Keep the system up to date and partition the large hard drive.

# System update
sudo apt update

# Check disks and remove existing partitions
sudo lsblk
sudo wipefs -a /dev/sdb
sudo sgdisk --zap-all /dev/sdb

# Create GPT partition (using Parted)
sudo parted /dev/sdb
# (After entering parted prompt)
mklabel gpt
mkpart primary ext4 0% 100%
print
quit

# Format filesystem (EXT4 or XFS if needed)
sudo mkfs.ext4 /dev/sdb1
# Or sudo mkfs.xfs /dev/sdb1

# Mount and configure auto-mount
sudo mkdir -p /mnt/data
sudo mount /dev/sdb1 /mnt/data

# Check UUID and add to /etc/fstab for auto-mount on reboot
sudo blkid /dev/sdb1
# Example: UUID=abcd-1234 /mnt/data ext4 defaults 0 2

VirtualBox Installation and KVM Deactivation

Since MCE runs in a virtual environment, VirtualBox must be installed.

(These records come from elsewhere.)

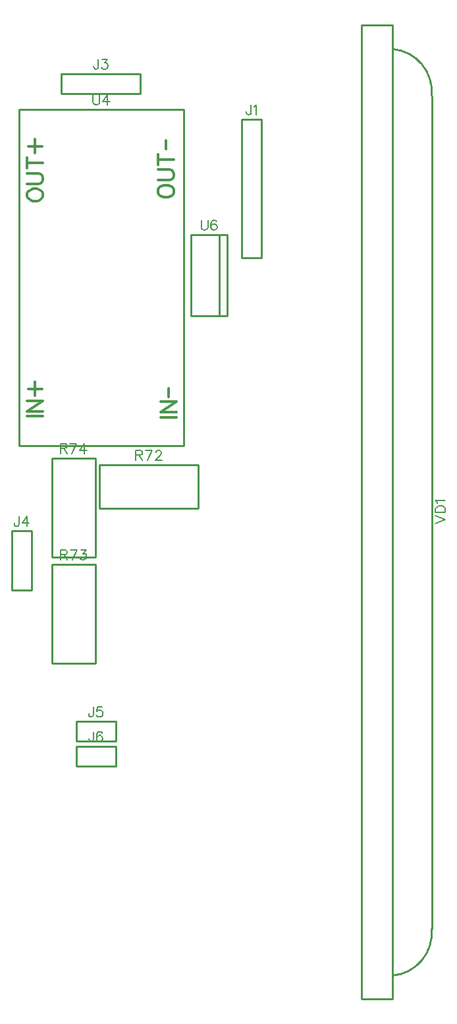
<source format=gbr>
G04 DipTrace 3.3.1.3*
G04 TopSilk.gbr*
%MOIN*%
G04 #@! TF.FileFunction,Legend,Top*
G04 #@! TF.Part,Single*
%ADD10C,0.009843*%
%ADD85C,0.00772*%
%ADD87C,0.012351*%
%FSLAX26Y26*%
G04*
G70*
G90*
G75*
G01*
G04 TopSilk*
%LPD*%
X1699951Y4181201D2*
D10*
X1799951D1*
X1699951Y4881201D2*
Y4181201D1*
Y4881201D2*
X1799951D1*
Y4181201D1*
X1187450Y5012450D2*
Y5112450D1*
X787450Y5012450D2*
X1187450D1*
X787450Y5112450D2*
X1187450D1*
X787450Y5012450D2*
Y5112450D1*
X537453Y2799953D2*
X637453D1*
Y2499953D1*
X537453D2*
X637453D1*
X537453Y2799953D2*
Y2499953D1*
X862451Y1837450D2*
Y1737450D1*
X1062451Y1837450D2*
X862451D1*
X1062451D2*
Y1737450D1*
X862451D1*
Y1712450D2*
Y1612450D1*
X1062451Y1712450D2*
X862451D1*
X1062451D2*
Y1612450D1*
X862451D1*
X1481202Y2914714D2*
X981202D1*
Y3135186D1*
X1481202D1*
Y2914714D1*
X739715Y2131201D2*
X960188D1*
Y2631201D1*
X739715D1*
Y2131201D1*
Y2668702D2*
X960188D1*
Y3168702D1*
X739715D1*
Y2668702D1*
X574965Y3231211D2*
X1406149D1*
Y4931211D1*
X574965D1*
Y3231211D1*
X1587200Y4298424D2*
Y3888975D1*
X1626626Y4298424D2*
Y3888975D1*
X1445524Y4298424D2*
Y3888975D1*
Y4298424D2*
X1626626D1*
X1445524Y3888975D2*
X1626626D1*
X2306841Y436073D2*
X2464336D1*
Y5357333D1*
X2306841D1*
Y436073D1*
X2465625Y5236762D2*
G02X2662494Y5000542I-19666J-216535D01*
G01*
X2465625Y552707D2*
G03X2662494Y788928I-19666J216535D01*
G01*
X2665109Y4999066D2*
Y786467D1*
X1748201Y4954424D2*
D85*
Y4916177D1*
X1745824Y4908992D1*
X1743392Y4906616D1*
X1738639Y4904184D1*
X1733831D1*
X1729078Y4906616D1*
X1726701Y4908992D1*
X1724269Y4916177D1*
Y4920931D1*
X1763640Y4944807D2*
X1768449Y4947239D1*
X1775634Y4954369D1*
Y4904184D1*
X974950Y5185673D2*
Y5147427D1*
X972573Y5140242D1*
X970141Y5137865D1*
X965388Y5135433D1*
X960580D1*
X955826Y5137865D1*
X953450Y5140242D1*
X951018Y5147427D1*
Y5152180D1*
X995197Y5185618D2*
X1021450D1*
X1007136Y5166495D1*
X1014321D1*
X1019074Y5164118D1*
X1021450Y5161741D1*
X1023882Y5154556D1*
Y5149803D1*
X1021450Y5142618D1*
X1016697Y5137810D1*
X1009512Y5135433D1*
X1002327D1*
X995197Y5137810D1*
X992821Y5140242D1*
X990389Y5144995D1*
X573764Y2873176D2*
Y2834929D1*
X571387Y2827744D1*
X568956Y2825368D1*
X564202Y2822936D1*
X559394D1*
X554641Y2825368D1*
X552264Y2827744D1*
X549832Y2834929D1*
Y2839682D1*
X613135Y2822936D2*
Y2873121D1*
X589203Y2839682D1*
X625073D1*
X949951Y1910673D2*
Y1872427D1*
X947574Y1865242D1*
X945143Y1862865D1*
X940389Y1860433D1*
X935581D1*
X930828Y1862865D1*
X928451Y1865242D1*
X926019Y1872427D1*
Y1877180D1*
X994075Y1910618D2*
X970199D1*
X967822Y1889118D1*
X970199Y1891495D1*
X977384Y1893927D1*
X984514D1*
X991699Y1891495D1*
X996507Y1886741D1*
X998884Y1879556D1*
Y1874803D1*
X996507Y1867618D1*
X991699Y1862810D1*
X984514Y1860433D1*
X977384D1*
X970199Y1862810D1*
X967822Y1865242D1*
X965390Y1869995D1*
X951167Y1785673D2*
Y1747427D1*
X948790Y1740242D1*
X946358Y1737865D1*
X941605Y1735433D1*
X936797D1*
X932044Y1737865D1*
X929667Y1740242D1*
X927235Y1747427D1*
Y1752180D1*
X995291Y1778488D2*
X992914Y1783241D1*
X985729Y1785618D1*
X980976D1*
X973791Y1783241D1*
X968983Y1776056D1*
X966606Y1764118D1*
Y1752180D1*
X968983Y1742618D1*
X973791Y1737810D1*
X980976Y1735433D1*
X983353D1*
X990483Y1737810D1*
X995291Y1742618D1*
X997668Y1749803D1*
Y1752180D1*
X995291Y1759365D1*
X990483Y1764118D1*
X983353Y1766495D1*
X980976D1*
X973791Y1764118D1*
X968983Y1759365D1*
X966606Y1752180D1*
X1165523Y3184478D2*
X1187023D1*
X1194208Y3186910D1*
X1196640Y3189286D1*
X1199016Y3194039D1*
Y3198848D1*
X1196640Y3203601D1*
X1194208Y3206033D1*
X1187023Y3208409D1*
X1165523D1*
Y3158169D1*
X1182270Y3184478D2*
X1199016Y3158169D1*
X1224017D2*
X1247949Y3208354D1*
X1214455D1*
X1265820Y3196416D2*
Y3198793D1*
X1268196Y3203601D1*
X1270573Y3205978D1*
X1275382Y3208354D1*
X1284943D1*
X1289696Y3205978D1*
X1292073Y3203601D1*
X1294505Y3198793D1*
Y3194039D1*
X1292073Y3189231D1*
X1287320Y3182101D1*
X1263388Y3158169D1*
X1296881D1*
X784272Y2680492D2*
X805772D1*
X812957Y2682924D1*
X815389Y2685301D1*
X817766Y2690054D1*
Y2694862D1*
X815389Y2699615D1*
X812957Y2702047D1*
X805772Y2704424D1*
X784272D1*
Y2654184D1*
X801019Y2680492D2*
X817766Y2654184D1*
X842766D2*
X866698Y2704369D1*
X833205D1*
X886946D2*
X913199D1*
X898884Y2685245D1*
X906069D1*
X910822Y2682869D1*
X913199Y2680492D1*
X915631Y2673307D1*
Y2668554D1*
X913199Y2661369D1*
X908446Y2656560D1*
X901261Y2654184D1*
X894076D1*
X886946Y2656560D1*
X884569Y2658992D1*
X882137Y2663745D1*
X783084Y3217993D2*
X804584D1*
X811769Y3220425D1*
X814201Y3222802D1*
X816577Y3227555D1*
Y3232364D1*
X814201Y3237117D1*
X811769Y3239549D1*
X804584Y3241925D1*
X783084D1*
Y3191685D1*
X799831Y3217993D2*
X816577Y3191685D1*
X841578D2*
X865510Y3241870D1*
X832016D1*
X904881Y3191685D2*
Y3241870D1*
X880949Y3208432D1*
X916819D1*
X948447Y5004434D2*
Y4968564D1*
X950823Y4961379D1*
X955632Y4956626D1*
X962817Y4954194D1*
X967570D1*
X974755Y4956626D1*
X979563Y4961379D1*
X981940Y4968564D1*
Y5004434D1*
X1021311Y4954194D2*
Y5004379D1*
X997379Y4970941D1*
X1033249D1*
X1496078Y4371647D2*
Y4335777D1*
X1498454Y4328592D1*
X1503263Y4323839D1*
X1510448Y4321407D1*
X1515201D1*
X1522386Y4323839D1*
X1527195Y4328592D1*
X1529571Y4335777D1*
Y4371647D1*
X1573695Y4364462D2*
X1571319Y4369215D1*
X1564134Y4371592D1*
X1559380D1*
X1552195Y4369215D1*
X1547387Y4362030D1*
X1545010Y4350092D1*
Y4338154D1*
X1547387Y4328592D1*
X1552195Y4323784D1*
X1559380Y4321407D1*
X1561757D1*
X1568887Y4323784D1*
X1573695Y4328592D1*
X1576072Y4335777D1*
Y4338154D1*
X1573695Y4345339D1*
X1568887Y4350092D1*
X1561757Y4352468D1*
X1559380D1*
X1552195Y4350092D1*
X1547387Y4345339D1*
X1545010Y4338154D1*
X2682068Y2839398D2*
X2732308Y2858521D1*
X2682068Y2877644D1*
Y2893083D2*
X2732308D1*
Y2909830D1*
X2729876Y2917015D1*
X2725123Y2921823D1*
X2720314Y2924200D1*
X2713184Y2926577D1*
X2701191D1*
X2694006Y2924200D1*
X2689253Y2921823D1*
X2684444Y2917015D1*
X2682068Y2909830D1*
Y2893083D1*
X2691685Y2942016D2*
X2689253Y2946824D1*
X2682123Y2954009D1*
X2732308D1*
X614575Y3381207D2*
D87*
X694959D1*
X614575Y3459499D2*
X694959D1*
X614575Y3405910D1*
X694959D1*
X620367Y3518602D2*
X689255D1*
X654855Y3484202D2*
Y3553090D1*
X1289553Y3374917D2*
X1369937D1*
X1289553Y3453209D2*
X1369937D1*
X1289553Y3399620D1*
X1369937D1*
X1329790Y3477912D2*
Y3522128D1*
X614575Y4491689D2*
X618378Y4483996D1*
X626071Y4476391D1*
X633676Y4472500D1*
X645172Y4468697D1*
X664362D1*
X675769Y4472500D1*
X683463Y4476391D1*
X691068Y4483996D1*
X694959Y4491689D1*
Y4506988D1*
X691068Y4514593D1*
X683463Y4522286D1*
X675769Y4526089D1*
X664362Y4529891D1*
X645172D1*
X633676Y4526089D1*
X626071Y4522286D1*
X618378Y4514593D1*
X614575Y4506988D1*
Y4491689D1*
Y4554594D2*
X671967D1*
X683463Y4558397D1*
X691068Y4566090D1*
X694959Y4577586D1*
Y4585191D1*
X691068Y4596687D1*
X683463Y4604381D1*
X671967Y4608184D1*
X614575D1*
Y4659681D2*
X694959D1*
X614575Y4632886D2*
Y4686476D1*
X620367Y4745578D2*
X689255D1*
X654855Y4711178D2*
Y4780066D1*
X1277077Y4510389D2*
X1280879Y4502696D1*
X1288573Y4495091D1*
X1296178Y4491200D1*
X1307674Y4487397D1*
X1326864D1*
X1338271Y4491200D1*
X1345965Y4495091D1*
X1353570Y4502696D1*
X1357461Y4510389D1*
Y4525688D1*
X1353570Y4533293D1*
X1345965Y4540986D1*
X1338271Y4544789D1*
X1326864Y4548591D1*
X1307674D1*
X1296178Y4544789D1*
X1288573Y4540986D1*
X1280880Y4533293D1*
X1277077Y4525688D1*
Y4510389D1*
Y4573294D2*
X1334469D1*
X1345965Y4577097D1*
X1353570Y4584790D1*
X1357461Y4596286D1*
Y4603891D1*
X1353570Y4615387D1*
X1345965Y4623081D1*
X1334469Y4626884D1*
X1277077D1*
Y4678381D2*
X1357461D1*
X1277077Y4651586D2*
Y4705176D1*
X1317313Y4729878D2*
Y4774094D1*
M02*

</source>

At this point, KVM modules must be deactivated to prevent conflicts.

# Install VirtualBox
sudo apt install virtualbox

# Remove KVM module from current session (for Intel CPUs)
sudo modprobe -r kvm_intel

# Add permanent KVM blacklist
sudo nano /etc/modprobe.d/kvm.conf
# Enter 'blacklist kvm_intel' inside the file and save

# Update kernel image and reboot
sudo update-initramfs -u -k all
sudo reboot

MCE (Manufacturing Connect Edge) Installation and Auto-Start Configuration

After installing MCE via an ISO image, configure the VM to start automatically when the server reboots.

  • Installation Guide: Refer to the Litmus Edge VirtualBox installation documentation.
  • Auto-Start Configuration: Add the following command to the ‘Startup Applications’ utility.
# VM auto-start command (Headless mode recommended)
VBoxManage startvm "your_VM_name" --type headless

Host Configuration and MC Activation

Configure the domain and IP settings for accessing the management console (MC).

  1. Add mz.co.kr to the /etc/hosts file.
  2. Access mz.co.kr and change the password.
  3. In Admin UI > Settings > Entry Points, change the domain to MC’s private IP (takes approximately 8 minutes to take effect).
  4. Upload the JSON SA key and activate MCE.

Final Verification

Once all settings are complete, reboot the server and verify the following:

  • Does MCE (Manufacturing Connect Edge) boot automatically?